Pivotal role of NT domain in mammalian Arc function. Mammalian Arc has evolved functional properties of multiple HIV Gag domains (see Figure 3 for comparison). The large NT domain is unique to mammals and confers properties of membrane binding, self‐association, and RNA‐induced oligomerization. The NT domain is proposed to regulate the CA domain function of higher‐order oligomerization and N‐lobe ligand binding. The central disordered linker between mArc domains is also a prospective target of regulation as it binds several Arc protein partners and undergoes phosphorylation during in vivo LTP.

FIGURE 6

Working hypothesis on Arc oligomer function in synaptic plasticity.

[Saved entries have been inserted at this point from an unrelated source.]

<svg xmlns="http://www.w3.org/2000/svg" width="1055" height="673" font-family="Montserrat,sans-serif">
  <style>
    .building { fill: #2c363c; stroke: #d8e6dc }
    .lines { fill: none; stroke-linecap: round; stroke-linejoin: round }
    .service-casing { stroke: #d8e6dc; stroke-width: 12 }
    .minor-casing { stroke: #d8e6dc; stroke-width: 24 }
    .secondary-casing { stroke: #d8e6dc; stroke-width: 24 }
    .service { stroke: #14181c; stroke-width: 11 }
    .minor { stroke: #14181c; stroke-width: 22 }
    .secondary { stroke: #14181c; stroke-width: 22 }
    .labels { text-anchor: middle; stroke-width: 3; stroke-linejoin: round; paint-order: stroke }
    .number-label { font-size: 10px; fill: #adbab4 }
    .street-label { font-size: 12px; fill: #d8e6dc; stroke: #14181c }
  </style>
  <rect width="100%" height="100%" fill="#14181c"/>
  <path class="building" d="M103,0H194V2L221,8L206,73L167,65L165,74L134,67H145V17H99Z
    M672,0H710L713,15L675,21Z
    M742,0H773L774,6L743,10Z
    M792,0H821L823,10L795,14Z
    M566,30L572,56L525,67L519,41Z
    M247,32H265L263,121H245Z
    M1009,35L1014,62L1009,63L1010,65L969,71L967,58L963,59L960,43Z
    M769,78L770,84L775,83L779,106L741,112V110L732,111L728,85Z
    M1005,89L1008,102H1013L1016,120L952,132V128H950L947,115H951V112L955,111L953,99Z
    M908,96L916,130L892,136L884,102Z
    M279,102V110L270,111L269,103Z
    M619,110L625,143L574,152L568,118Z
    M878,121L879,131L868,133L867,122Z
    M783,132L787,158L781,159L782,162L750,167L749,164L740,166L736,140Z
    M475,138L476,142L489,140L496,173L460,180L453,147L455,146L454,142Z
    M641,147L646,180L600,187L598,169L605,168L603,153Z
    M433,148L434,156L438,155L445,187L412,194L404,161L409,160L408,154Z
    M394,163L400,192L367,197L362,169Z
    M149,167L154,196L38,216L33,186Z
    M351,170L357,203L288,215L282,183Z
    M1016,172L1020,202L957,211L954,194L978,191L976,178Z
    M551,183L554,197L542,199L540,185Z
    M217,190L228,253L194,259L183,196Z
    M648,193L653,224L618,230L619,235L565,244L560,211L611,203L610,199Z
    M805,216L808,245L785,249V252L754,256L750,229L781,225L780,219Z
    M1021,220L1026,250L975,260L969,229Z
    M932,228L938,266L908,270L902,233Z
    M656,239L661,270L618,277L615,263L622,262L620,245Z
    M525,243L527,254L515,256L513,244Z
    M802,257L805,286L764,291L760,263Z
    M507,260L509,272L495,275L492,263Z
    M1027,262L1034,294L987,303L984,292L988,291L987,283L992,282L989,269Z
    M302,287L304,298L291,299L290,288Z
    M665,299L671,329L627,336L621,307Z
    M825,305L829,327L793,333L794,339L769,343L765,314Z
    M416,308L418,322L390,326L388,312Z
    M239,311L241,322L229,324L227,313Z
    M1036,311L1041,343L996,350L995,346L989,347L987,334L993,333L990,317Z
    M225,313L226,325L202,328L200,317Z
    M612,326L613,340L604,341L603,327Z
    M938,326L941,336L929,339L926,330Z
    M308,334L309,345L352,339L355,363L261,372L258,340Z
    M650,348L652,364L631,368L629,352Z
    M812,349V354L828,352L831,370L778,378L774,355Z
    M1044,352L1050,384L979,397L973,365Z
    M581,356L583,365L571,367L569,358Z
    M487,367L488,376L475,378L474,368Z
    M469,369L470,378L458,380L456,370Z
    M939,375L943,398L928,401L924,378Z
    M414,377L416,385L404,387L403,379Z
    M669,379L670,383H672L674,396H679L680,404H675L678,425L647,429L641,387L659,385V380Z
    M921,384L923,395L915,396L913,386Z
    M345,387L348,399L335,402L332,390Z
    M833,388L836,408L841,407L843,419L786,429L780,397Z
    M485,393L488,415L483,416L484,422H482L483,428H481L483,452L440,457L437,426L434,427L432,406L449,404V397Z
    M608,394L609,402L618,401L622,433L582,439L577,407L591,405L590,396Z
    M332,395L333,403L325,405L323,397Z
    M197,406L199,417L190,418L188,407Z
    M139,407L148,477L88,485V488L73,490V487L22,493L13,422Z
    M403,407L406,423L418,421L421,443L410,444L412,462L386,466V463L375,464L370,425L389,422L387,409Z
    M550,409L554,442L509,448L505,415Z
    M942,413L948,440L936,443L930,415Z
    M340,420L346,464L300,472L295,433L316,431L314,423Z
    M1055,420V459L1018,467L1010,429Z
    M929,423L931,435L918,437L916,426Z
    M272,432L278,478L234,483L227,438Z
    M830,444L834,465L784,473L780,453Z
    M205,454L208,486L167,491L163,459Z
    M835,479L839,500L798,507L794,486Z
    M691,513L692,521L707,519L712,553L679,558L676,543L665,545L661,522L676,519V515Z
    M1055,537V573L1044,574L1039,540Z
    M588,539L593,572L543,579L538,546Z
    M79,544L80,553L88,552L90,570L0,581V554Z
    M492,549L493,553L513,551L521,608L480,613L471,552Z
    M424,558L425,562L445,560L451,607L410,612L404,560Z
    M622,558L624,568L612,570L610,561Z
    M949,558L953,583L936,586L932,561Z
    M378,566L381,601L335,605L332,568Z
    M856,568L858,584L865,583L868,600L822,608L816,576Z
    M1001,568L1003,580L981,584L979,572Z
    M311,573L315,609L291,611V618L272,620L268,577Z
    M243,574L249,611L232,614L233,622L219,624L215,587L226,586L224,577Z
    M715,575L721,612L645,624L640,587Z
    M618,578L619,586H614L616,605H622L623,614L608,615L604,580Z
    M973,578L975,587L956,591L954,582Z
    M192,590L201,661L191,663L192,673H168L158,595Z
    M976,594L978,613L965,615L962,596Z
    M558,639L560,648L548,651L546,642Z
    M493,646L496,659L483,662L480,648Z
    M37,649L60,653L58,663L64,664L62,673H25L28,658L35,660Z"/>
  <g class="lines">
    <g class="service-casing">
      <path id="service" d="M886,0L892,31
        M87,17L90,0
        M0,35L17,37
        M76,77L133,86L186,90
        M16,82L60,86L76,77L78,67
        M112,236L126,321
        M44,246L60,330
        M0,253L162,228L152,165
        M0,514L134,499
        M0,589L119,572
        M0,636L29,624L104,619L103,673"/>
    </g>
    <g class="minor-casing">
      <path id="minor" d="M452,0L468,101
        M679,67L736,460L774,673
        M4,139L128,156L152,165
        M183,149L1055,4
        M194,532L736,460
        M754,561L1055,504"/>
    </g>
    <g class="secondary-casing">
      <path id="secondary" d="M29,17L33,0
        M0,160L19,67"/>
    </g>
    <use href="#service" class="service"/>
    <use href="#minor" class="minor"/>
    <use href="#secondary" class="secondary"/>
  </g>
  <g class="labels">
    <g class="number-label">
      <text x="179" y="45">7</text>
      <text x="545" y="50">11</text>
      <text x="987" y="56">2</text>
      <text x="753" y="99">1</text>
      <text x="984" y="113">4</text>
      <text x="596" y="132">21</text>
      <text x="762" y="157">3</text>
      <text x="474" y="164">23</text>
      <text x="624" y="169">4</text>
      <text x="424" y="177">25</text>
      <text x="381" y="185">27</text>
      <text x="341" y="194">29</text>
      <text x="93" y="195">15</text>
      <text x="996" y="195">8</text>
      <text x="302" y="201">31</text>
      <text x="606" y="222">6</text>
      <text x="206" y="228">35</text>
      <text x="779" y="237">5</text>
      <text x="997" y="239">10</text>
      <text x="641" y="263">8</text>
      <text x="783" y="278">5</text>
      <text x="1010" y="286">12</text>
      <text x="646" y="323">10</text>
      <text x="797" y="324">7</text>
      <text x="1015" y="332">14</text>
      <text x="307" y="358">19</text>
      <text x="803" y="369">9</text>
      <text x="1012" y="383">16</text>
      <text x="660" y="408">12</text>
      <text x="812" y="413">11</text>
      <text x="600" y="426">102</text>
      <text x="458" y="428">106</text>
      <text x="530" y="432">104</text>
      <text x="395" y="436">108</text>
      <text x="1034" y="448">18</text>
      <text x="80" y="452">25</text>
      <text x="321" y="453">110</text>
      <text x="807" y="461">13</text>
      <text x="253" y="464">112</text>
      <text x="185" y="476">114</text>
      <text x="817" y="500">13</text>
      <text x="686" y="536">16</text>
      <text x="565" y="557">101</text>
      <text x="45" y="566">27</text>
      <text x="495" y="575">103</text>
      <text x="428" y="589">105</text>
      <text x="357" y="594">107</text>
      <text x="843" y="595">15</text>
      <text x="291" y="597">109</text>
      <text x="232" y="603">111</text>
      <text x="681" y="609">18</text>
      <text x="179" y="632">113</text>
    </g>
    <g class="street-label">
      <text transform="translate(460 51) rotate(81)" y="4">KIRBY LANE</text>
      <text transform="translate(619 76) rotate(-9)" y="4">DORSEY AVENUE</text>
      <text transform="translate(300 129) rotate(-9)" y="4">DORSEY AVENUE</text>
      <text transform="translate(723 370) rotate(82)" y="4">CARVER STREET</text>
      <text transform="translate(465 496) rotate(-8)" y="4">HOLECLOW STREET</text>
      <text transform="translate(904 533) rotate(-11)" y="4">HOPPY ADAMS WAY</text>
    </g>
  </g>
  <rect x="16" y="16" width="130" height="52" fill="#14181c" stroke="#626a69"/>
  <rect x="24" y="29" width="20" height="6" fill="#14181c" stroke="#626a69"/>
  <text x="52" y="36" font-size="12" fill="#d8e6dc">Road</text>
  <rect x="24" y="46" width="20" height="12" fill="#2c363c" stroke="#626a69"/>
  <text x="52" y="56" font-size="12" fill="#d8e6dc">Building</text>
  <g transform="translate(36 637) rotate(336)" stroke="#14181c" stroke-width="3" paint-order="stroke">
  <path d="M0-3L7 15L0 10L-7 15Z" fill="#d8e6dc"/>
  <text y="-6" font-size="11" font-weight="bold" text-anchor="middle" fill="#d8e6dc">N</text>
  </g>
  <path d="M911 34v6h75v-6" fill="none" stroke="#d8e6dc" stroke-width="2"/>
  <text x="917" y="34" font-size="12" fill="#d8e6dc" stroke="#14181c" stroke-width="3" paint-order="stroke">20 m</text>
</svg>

Arc's ability to self‐associate into different oligomeric states is likely to be a key mechanism in terms of its cellular functions, synaptic strengthening, and weakening. We propose that Arc has 5 states in the neuron: (1) Arc monomers and dimers at the site of Arc translation in the spine. (2) Arc dimer role in F‐Actin cytoskeletal regulation during LTP. (3) Arc tetramers supporting AMPAR endocytosis and consequent LTD. (4) Arc 32‐mers supporting enhanced (full) LTD through recruitment of PSD partners and enhanced lateral mobility of AMPARs (dotted arrows imply a shift between oligomeric states). (5) Large Arc capsids encapsulating mRNA and functioning in intra‐cellular signaling. (6) Across all states of Arc, its function and oligomeric state are regulated by Arc protein concentration, availability of protein interaction partners and mRNA, post‐translational modifications (PTMs) of the Arc protein, and its interaction/position at the cellular membrane. We refer to Sections 7.1, 7.3 for a detailed description.